» **Aufgabe 1**
Überarbeite im Urteilstext den Abschnitt von „89      Nach alledem ist“ bis einschließlich „sind nicht erstattungsfähig.“. Setz dabei „Prüfpflicht“ an die Stelle von „Sorgfaltspflicht“.
» **Aufgabe 2**
Schreib aus der Auflistung die Zeilen ab der Zeile mit „1. [cppreference](https://zh.cppreference.com)（学习 C“ bis einschließlich der letzten Zeile der Auflistung unverändert ab.

» **Angezeigter Text**

##########

87      Ferner hat er mit geeigneten Mitteln, insbesondere vertraglicher Art, dafür zu sorgen, dass die nachgelagerten Benutzer die fraglichen Bauelemente nicht für eine Verwendung vorsehen, die mit den Voraussetzungen nach Art. 110 Abs. 1 der Verordnung Nr. 6/2002 unvereinbar wäre.

88      Schließlich muss der Hersteller oder Anbieter den Verkauf eines solchen Bauelements unterlassen, wenn er weiß oder bei Würdigung aller maßgeblichen Umstände vernünftigerweise annehmen muss, dass das Bauelement nicht gemäß den Voraussetzungen nach Art. 110 Abs. 1 der Verordnung Nr. 6/2002 verwendet werden wird.

89      Nach alledem ist auf die dritte Frage in der Rechtssache C‑397/16 sowie auf die dritte und die vierte Frage in der Rechtssache C‑435/16 zu antworten, dass Art. 110 Abs. 1 der Verordnung Nr. 6/2002 dahin auszulegen ist, dass der Hersteller oder Anbieter eines Bauelements eines komplexen Erzeugnisses, um sich auf die in dieser Vorschrift enthaltene „Reparaturklausel“ berufen zu können, einer Sorgfaltspflicht unterliegt, die sich auf die Einhaltung der in dieser Vorschrift geregelten Voraussetzungen durch die nachgelagerten Benutzer bezieht.

 Kosten

90      Für die Parteien des Ausgangsverfahrens ist das Verfahren ein Zwischenstreit in dem beim vorlegenden Gericht anhängigen Rechtsstreit; die Kostenentscheidung ist daher Sache dieses Gerichts. Die Auslagen anderer Beteiligter für die Abgabe von Erklärungen vor dem Gerichtshof sind nicht erstattungsfähig.

Aus diesen Gründen hat der Gerichtshof (Zweite Kammer) für Recht erkannt:

1.      Art. 110 Abs. 1 der Verordnung (EG) Nr. 6/2002 des Rates vom 12. Dezember 2001 über das Gemeinschaftsgeschmacksmuster ist dahin auszulegen, dass die darin enthaltene sogenannte „Reparaturklausel“ den Ausschluss des Schutzes als Gemeinschaftsgeschmacksmuster für ein Muster, das als Bauelement eines komplexen Erzeugnisses mit dem Ziel verwendet wird, die Reparatur dieses komplexen Erzeugnisses zu ermöglichen, um diesem wieder sein ursprüngliches Erscheinungsbild zu verleihen, nicht unter die Voraussetzung stellt, dass das geschützte Geschmacksmuster vom Erscheinungsbild des komplexen Erzeugnisses abhängig ist.

##########

» **Datenauszüge**
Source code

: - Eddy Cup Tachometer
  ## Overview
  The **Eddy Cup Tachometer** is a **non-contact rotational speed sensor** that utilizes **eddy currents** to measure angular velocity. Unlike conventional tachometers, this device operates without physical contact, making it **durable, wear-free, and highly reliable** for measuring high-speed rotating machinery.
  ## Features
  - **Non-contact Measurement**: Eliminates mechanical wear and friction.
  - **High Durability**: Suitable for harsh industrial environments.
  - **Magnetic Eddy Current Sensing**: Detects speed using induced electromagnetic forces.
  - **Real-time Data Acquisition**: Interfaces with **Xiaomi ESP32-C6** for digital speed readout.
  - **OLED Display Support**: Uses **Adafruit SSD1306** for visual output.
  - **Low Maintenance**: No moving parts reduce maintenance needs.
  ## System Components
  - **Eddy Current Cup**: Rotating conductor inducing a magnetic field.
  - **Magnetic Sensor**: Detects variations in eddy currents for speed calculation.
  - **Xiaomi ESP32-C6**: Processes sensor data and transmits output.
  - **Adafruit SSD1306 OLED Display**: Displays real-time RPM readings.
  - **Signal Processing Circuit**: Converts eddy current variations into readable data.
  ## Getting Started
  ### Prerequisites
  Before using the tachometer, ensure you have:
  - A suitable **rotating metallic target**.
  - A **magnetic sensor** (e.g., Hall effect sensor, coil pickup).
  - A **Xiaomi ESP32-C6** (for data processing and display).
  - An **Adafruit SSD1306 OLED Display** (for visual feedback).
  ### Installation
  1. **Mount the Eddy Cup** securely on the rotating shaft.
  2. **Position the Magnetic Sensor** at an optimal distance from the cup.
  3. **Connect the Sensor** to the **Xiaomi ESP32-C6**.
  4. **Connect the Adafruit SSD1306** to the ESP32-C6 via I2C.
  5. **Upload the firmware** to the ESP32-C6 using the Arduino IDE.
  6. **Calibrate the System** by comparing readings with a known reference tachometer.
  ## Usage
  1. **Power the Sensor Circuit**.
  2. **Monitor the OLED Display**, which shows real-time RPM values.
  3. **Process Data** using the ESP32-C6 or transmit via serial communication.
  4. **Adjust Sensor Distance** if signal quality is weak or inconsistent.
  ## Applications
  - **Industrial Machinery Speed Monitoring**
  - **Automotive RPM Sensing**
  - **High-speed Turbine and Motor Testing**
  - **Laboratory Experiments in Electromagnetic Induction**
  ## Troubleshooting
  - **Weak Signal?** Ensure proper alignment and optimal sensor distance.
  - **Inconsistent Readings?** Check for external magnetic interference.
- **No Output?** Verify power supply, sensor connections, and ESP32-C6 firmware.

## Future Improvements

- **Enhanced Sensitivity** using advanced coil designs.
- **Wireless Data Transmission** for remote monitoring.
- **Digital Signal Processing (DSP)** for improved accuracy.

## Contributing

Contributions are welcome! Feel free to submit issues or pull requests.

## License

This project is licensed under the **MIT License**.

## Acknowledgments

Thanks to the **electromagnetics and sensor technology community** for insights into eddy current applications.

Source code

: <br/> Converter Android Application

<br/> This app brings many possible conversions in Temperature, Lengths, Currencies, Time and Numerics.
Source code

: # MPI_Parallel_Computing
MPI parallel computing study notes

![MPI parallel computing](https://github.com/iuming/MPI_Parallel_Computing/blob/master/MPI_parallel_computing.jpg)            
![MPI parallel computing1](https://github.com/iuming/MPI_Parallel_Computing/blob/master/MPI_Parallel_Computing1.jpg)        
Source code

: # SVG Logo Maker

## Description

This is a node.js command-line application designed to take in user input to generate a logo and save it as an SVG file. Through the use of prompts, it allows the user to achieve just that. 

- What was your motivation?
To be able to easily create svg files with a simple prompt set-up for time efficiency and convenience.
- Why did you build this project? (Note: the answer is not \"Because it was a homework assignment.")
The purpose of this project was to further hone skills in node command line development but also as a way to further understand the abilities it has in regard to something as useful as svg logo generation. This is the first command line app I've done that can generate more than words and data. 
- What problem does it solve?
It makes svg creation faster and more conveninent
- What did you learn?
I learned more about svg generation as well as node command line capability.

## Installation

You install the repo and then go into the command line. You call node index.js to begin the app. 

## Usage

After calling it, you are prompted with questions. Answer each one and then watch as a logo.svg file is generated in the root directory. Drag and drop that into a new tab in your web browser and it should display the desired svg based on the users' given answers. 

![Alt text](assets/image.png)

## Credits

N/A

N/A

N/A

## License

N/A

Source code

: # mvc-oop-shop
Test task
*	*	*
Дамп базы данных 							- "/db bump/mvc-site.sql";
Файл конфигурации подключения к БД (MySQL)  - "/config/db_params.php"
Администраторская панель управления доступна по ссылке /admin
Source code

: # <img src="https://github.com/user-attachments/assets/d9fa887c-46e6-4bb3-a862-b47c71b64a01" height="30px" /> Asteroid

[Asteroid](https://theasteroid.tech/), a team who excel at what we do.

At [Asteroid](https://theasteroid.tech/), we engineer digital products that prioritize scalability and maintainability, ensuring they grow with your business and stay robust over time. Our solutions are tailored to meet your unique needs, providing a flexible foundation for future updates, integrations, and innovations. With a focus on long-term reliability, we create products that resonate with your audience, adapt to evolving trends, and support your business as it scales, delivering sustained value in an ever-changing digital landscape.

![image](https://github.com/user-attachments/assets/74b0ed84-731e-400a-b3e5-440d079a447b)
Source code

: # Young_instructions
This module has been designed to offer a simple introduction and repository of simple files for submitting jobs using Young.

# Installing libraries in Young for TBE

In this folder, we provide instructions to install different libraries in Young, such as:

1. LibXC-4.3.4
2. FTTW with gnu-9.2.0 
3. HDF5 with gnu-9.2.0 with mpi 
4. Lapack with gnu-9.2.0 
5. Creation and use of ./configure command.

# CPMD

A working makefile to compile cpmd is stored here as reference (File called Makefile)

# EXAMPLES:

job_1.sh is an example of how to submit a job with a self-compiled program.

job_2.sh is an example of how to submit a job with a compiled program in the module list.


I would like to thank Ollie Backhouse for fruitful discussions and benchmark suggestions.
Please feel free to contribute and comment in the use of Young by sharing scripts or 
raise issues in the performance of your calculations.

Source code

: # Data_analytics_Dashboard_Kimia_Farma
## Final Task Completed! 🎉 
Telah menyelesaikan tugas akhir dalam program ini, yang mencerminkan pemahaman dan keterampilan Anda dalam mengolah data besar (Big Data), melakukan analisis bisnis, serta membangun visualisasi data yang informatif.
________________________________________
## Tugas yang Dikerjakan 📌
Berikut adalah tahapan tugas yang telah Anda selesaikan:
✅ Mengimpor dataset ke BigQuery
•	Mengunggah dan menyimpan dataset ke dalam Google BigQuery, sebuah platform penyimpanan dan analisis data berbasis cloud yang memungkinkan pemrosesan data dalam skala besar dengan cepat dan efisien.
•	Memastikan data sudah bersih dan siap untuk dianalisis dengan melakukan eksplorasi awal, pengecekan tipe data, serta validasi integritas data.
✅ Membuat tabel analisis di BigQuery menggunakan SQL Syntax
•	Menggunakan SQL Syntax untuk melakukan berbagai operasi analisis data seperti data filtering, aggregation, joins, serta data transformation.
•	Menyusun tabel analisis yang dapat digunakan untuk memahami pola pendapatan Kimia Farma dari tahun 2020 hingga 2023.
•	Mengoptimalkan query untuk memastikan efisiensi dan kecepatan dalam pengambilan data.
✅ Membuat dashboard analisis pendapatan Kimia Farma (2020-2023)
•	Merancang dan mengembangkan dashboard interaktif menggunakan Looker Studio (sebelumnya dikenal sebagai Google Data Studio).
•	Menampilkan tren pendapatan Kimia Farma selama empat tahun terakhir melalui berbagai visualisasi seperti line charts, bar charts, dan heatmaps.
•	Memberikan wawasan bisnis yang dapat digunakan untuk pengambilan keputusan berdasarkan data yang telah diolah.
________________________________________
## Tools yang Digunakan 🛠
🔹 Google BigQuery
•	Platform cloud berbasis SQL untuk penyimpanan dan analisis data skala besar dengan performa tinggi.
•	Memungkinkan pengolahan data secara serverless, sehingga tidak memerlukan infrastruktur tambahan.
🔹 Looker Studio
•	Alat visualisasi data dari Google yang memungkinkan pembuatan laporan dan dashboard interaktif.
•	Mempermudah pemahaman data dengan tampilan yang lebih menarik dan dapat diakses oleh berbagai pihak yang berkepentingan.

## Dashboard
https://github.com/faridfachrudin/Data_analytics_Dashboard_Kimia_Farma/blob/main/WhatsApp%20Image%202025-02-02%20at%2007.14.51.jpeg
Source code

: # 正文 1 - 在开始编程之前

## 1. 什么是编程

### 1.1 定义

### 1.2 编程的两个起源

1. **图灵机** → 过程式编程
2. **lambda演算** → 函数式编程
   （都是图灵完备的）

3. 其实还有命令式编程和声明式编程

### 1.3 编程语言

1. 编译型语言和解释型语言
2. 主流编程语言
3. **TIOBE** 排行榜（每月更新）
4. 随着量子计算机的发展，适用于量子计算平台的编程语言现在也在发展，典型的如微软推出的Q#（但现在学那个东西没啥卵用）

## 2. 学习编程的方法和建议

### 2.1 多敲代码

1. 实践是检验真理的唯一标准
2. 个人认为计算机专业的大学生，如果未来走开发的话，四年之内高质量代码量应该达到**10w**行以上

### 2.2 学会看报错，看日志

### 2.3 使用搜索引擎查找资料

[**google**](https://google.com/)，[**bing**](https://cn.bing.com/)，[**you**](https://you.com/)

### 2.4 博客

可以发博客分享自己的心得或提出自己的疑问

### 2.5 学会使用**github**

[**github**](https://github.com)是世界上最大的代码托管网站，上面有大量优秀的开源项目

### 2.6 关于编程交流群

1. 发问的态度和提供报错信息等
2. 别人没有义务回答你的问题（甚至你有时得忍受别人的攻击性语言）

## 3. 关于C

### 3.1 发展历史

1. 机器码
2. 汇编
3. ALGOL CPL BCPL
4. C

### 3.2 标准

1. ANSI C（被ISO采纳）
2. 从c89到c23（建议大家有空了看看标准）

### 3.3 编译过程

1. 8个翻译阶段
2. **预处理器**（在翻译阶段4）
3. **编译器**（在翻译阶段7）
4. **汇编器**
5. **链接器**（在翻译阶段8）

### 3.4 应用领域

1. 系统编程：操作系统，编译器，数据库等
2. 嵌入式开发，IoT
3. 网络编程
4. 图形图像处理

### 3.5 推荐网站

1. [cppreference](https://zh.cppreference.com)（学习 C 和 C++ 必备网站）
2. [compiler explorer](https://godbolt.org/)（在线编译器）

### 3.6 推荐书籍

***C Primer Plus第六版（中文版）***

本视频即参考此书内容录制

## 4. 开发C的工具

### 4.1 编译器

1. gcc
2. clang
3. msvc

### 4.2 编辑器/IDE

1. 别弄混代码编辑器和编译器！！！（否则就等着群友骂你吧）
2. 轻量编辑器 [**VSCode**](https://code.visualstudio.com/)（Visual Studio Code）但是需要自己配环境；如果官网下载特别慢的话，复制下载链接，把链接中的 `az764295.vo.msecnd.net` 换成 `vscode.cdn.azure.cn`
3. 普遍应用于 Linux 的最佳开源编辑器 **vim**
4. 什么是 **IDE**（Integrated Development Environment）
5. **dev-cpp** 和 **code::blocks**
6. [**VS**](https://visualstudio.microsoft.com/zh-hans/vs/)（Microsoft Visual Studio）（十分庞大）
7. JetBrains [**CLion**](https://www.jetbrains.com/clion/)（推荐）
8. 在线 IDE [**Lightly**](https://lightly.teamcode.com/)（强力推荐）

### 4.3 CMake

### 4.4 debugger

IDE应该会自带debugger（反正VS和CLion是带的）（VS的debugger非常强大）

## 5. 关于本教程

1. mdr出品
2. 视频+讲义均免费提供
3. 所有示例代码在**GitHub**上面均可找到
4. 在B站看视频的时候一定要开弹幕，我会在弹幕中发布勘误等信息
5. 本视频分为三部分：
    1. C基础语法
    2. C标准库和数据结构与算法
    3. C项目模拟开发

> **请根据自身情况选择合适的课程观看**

##########

» **Antwortfeld 1**
89      Nach alledem ist auf die dritte Frage in der Rechtssache C‑397/16 sowie auf die dritte und die vierte Frage in der Rechtssache C‑435/16 zu antworten, dass Art. 110 Abs. 1 der Verordnung Nr. 6/2002 dahin auszulegen ist, dass der Hersteller oder Anbieter eines Bauelements eines komplexen Erzeugnisses, um sich auf die in dieser Vorschrift enthaltene „Reparaturklausel“ berufen zu können, einer Prüfpflicht unterliegt, die sich auf die Einhaltung der in dieser Vorschrift geregelten Voraussetzungen durch die nachgelagerten Benutzer bezieht.

 Kosten

90      Für die Parteien des Ausgangsverfahrens ist das Verfahren ein Zwischenstreit in dem beim vorlegenden Gericht anhängigen Rechtsstreit; die Kostenentscheidung ist daher Sache dieses Gerichts. Die Auslagen anderer Beteiligter für die Abgabe von Erklärungen vor dem Gerichtshof sind nicht erstattungsfähig.

» **Antwortfeld 2**
1. [cppreference](https://zh.cppreference.com)（学习 C 和 C++ 必备网站）
2. [compiler explorer](https://godbolt.org/)（在线编译器）

### 3.6 推荐书籍

***C Primer Plus第六版（中文版）***

本视频即参考此书内容录制

## 4. 开发C的工具

### 4.1 编译器

1. gcc
2. clang
3. msvc

### 4.2 编辑器/IDE

1. 别弄混代码编辑器和编译器！！！（否则就等着群友骂你吧）
2. 轻量编辑器 [**VSCode**](https://code.visualstudio.com/)（Visual Studio Code）但是需要自己配环境；如果官网下载特别慢的话，复制下载链接，把链接中的 `az764295.vo.msecnd.net` 换成 `vscode.cdn.azure.cn`
3. 普遍应用于 Linux 的最佳开源编辑器 **vim**
4. 什么是 **IDE**（Integrated Development Environment）
5. **dev-cpp** 和 **code::blocks**
6. [**VS**](https://visualstudio.microsoft.com/zh-hans/vs/)（Microsoft Visual Studio）（十分庞大）
7. JetBrains [**CLion**](https://www.jetbrains.com/clion/)（推荐）
8. 在线 IDE [**Lightly**](https://lightly.teamcode.com/)（强力推荐）

### 4.3 CMake

### 4.4 debugger

IDE应该会自带debugger（反正VS和CLion是带的）（VS的debugger非常强大）

## 5. 关于本教程

1. mdr出品
2. 视频+讲义均免费提供
3. 所有示例代码在**GitHub**上面均可找到
4. 在B站看视频的时候一定要开弹幕，我会在弹幕中发布勘误等信息
5. 本视频分为三部分：
    1. C基础语法
    2. C标准库和数据结构与算法
    3. C项目模拟开发

> **请根据自身情况选择合适的课程观看**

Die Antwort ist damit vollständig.